The trivia (singular trivium) are three lower Artes Liberales, i.e. grammar, logic, and rhetoric. These were the topics of basic education, foundational to the quadrivia of higher education, and hence the material of basic education and an important building block for all undergraduates.
The ancient Romans used the word triviae to describe where one road split or forked into two roads. Triviae was formed from tri (three) and viae (roads) – literally meaning "three roads", and in transferred use "a public place" and hence the meaning "commonplace."[2]
The pertaining adjective is triviālis. The adjective trivial was adopted in Early Modern English, while the noun trivium only appears in learned usage from the 19th century, in reference to the Artes Liberales and the plural trivia in the sense of "trivialities, trifles" only in the 20th century.[citation needed]

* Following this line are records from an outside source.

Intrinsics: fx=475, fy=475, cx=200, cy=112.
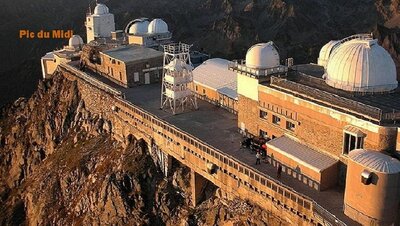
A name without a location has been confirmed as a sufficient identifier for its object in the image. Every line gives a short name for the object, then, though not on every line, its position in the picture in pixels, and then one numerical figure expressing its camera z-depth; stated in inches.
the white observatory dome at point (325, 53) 2053.4
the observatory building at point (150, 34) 3390.7
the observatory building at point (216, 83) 2281.0
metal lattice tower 2282.2
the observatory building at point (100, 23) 3873.0
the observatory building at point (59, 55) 3663.9
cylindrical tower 1235.9
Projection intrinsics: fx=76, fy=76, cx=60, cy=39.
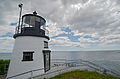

The Latin adjective triviālis in Classical Latin besides its literal meaning could have the meaning "appropriate to the street corner, commonplace, vulgar." In late Latin, it could also simply mean "triple." In medieval Latin, it came to refer to the lower division of the Artes Liberales, namely grammar, rhetoric, and logic. (The other four Liberal Arts were the quadrivium, namely arithmetic, geometry, music, and astronomy, which were more challenging.) Hence, trivial in this sense would have meant "of interest only to an undergraduate.